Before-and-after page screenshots
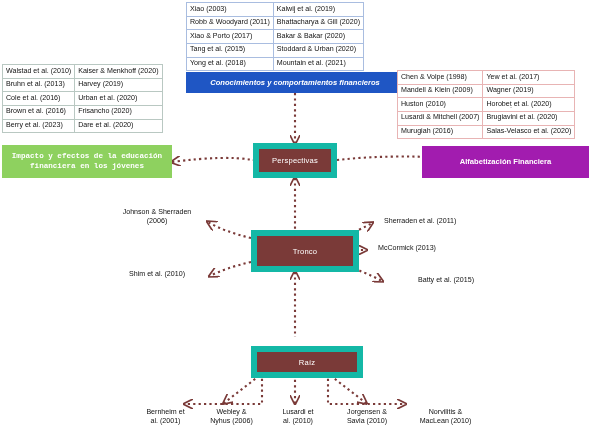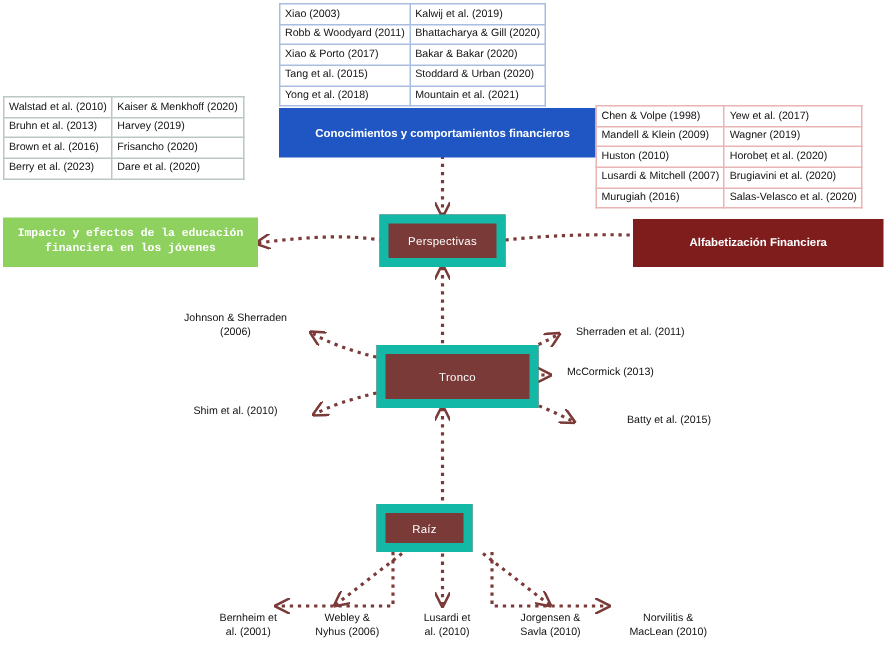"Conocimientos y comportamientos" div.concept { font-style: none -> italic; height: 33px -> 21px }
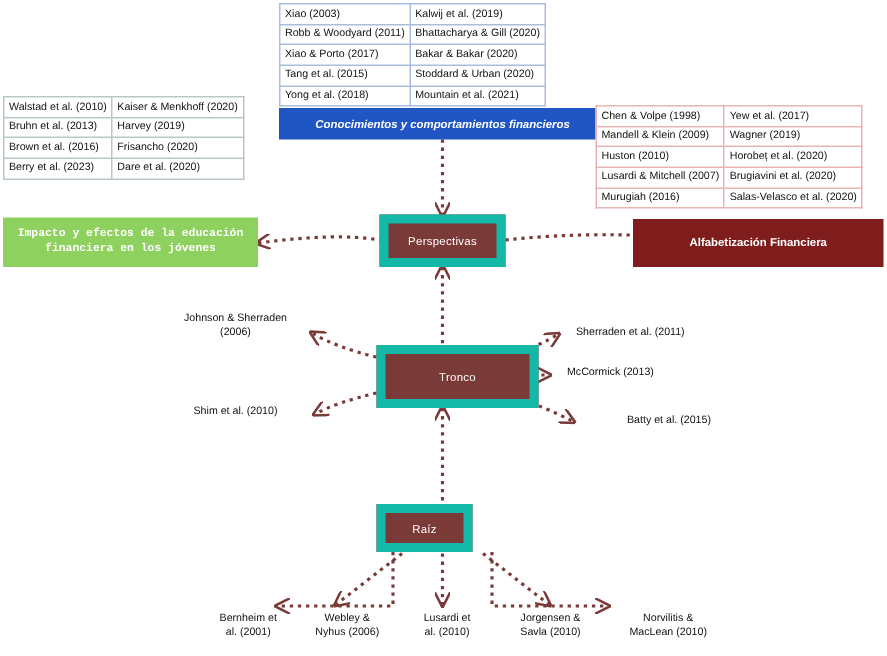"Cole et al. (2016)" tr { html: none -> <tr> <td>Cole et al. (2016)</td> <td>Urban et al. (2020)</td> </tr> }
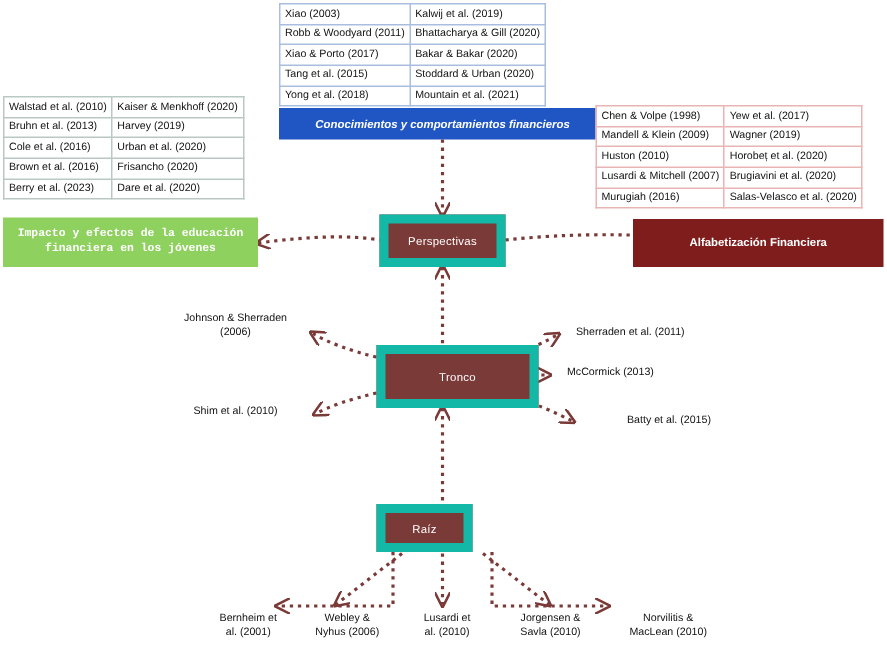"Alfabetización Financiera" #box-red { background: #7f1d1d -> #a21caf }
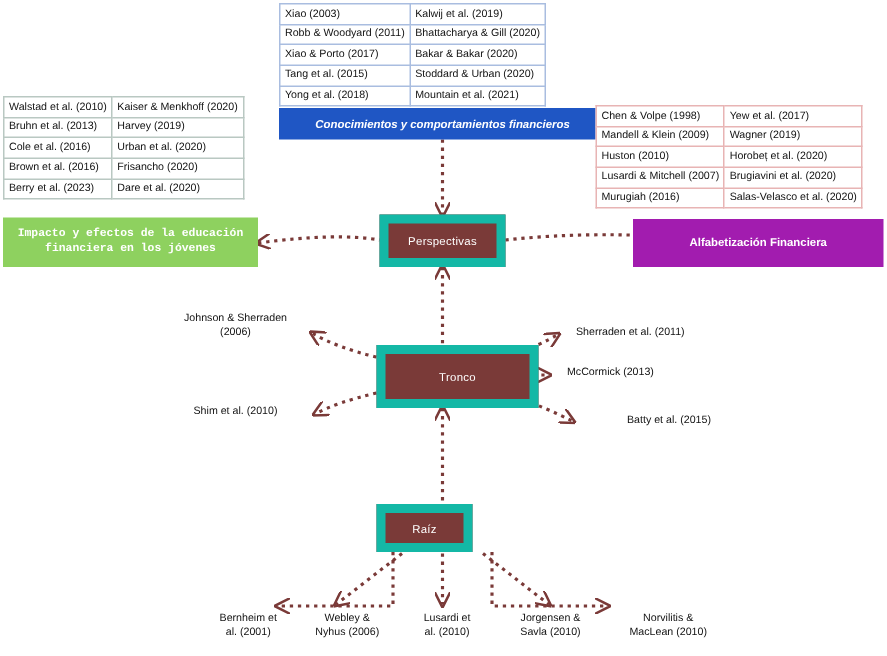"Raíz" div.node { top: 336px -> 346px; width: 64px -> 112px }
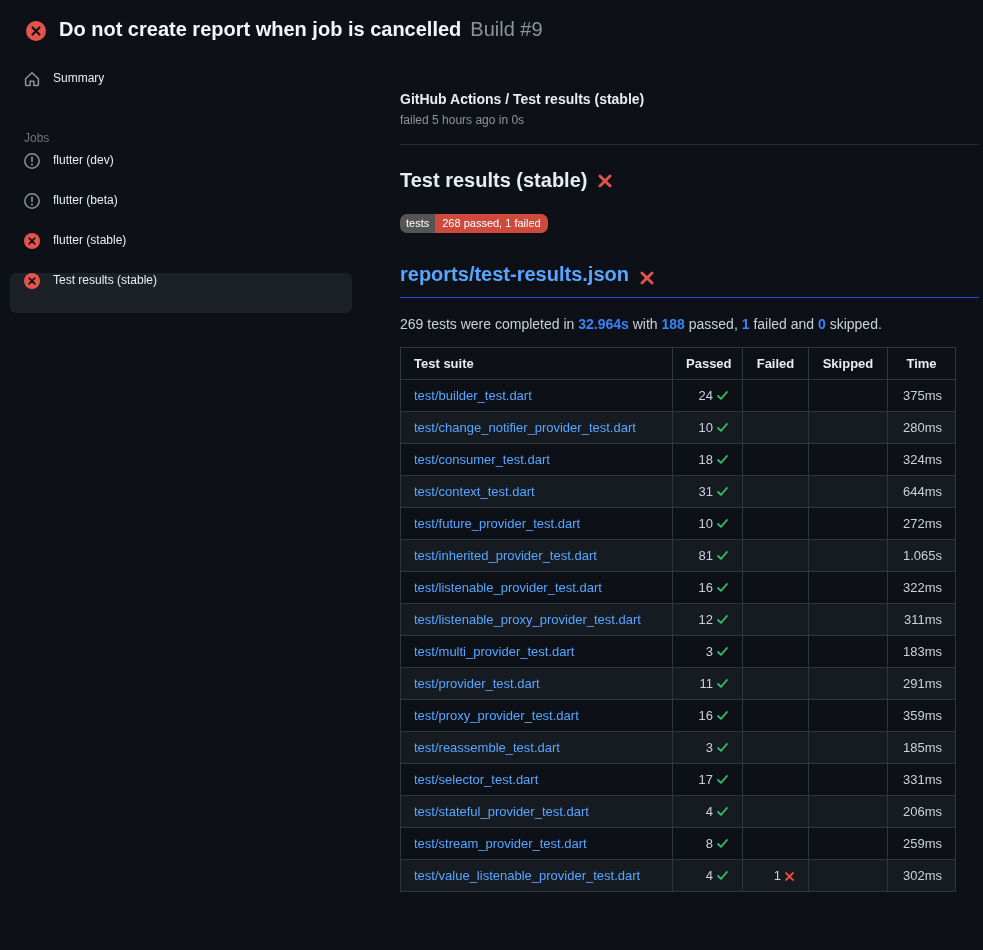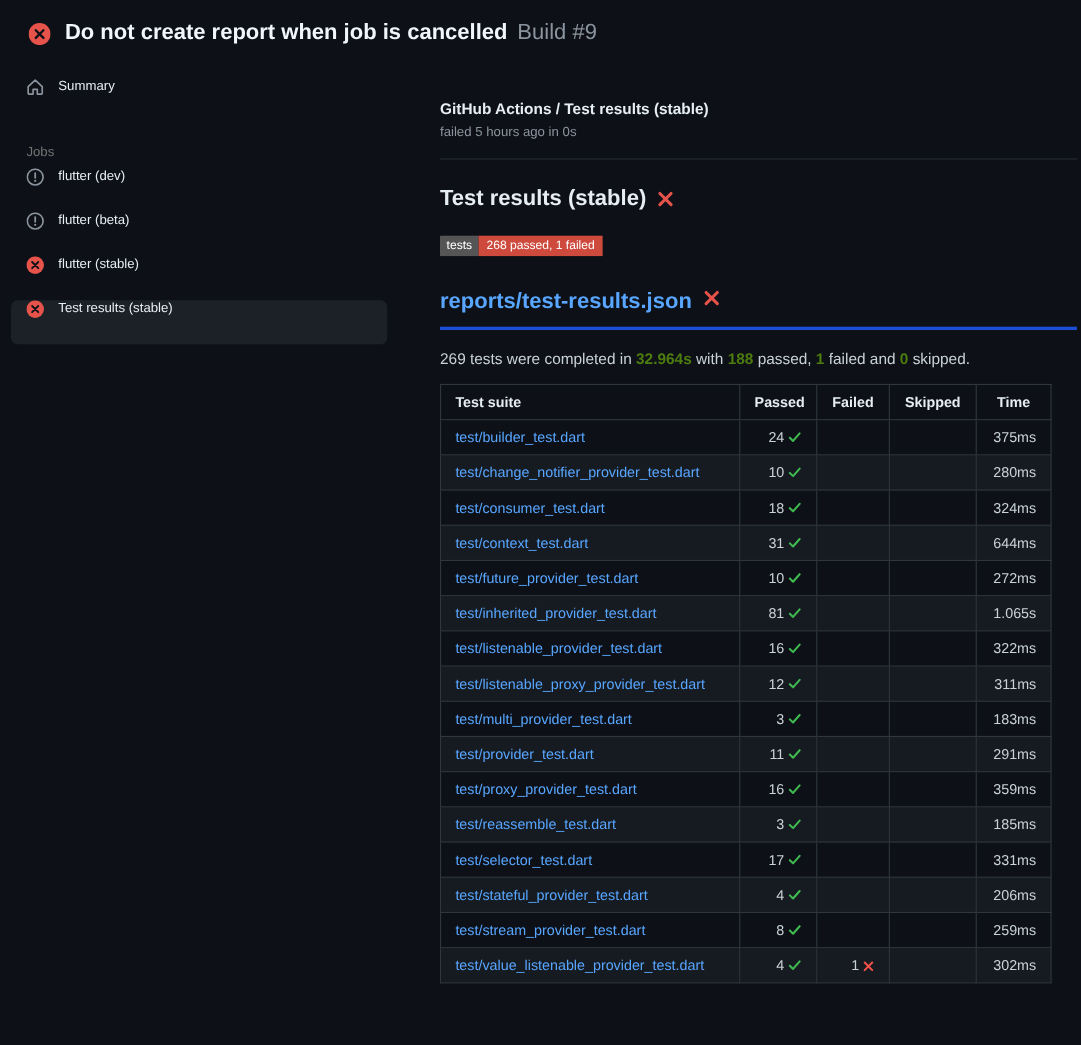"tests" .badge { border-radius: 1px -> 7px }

### Exercise details:
From the line containing "html: none ->" to the last line of the entries, copy every line exactly, including both ends, and leave out the pictures.

### Output of the exercise:
"Cole et al. (2016)" tr { html: none -> <tr> <td>Cole et al. (2016)</td> <td>Urban et al. (2020)</td> </tr> }
"Alfabetización Financiera" #box-red { background: #7f1d1d -> #a21caf }
"Raíz" div.node { top: 336px -> 346px; width: 64px -> 112px }
"tests" .badge { border-radius: 1px -> 7px }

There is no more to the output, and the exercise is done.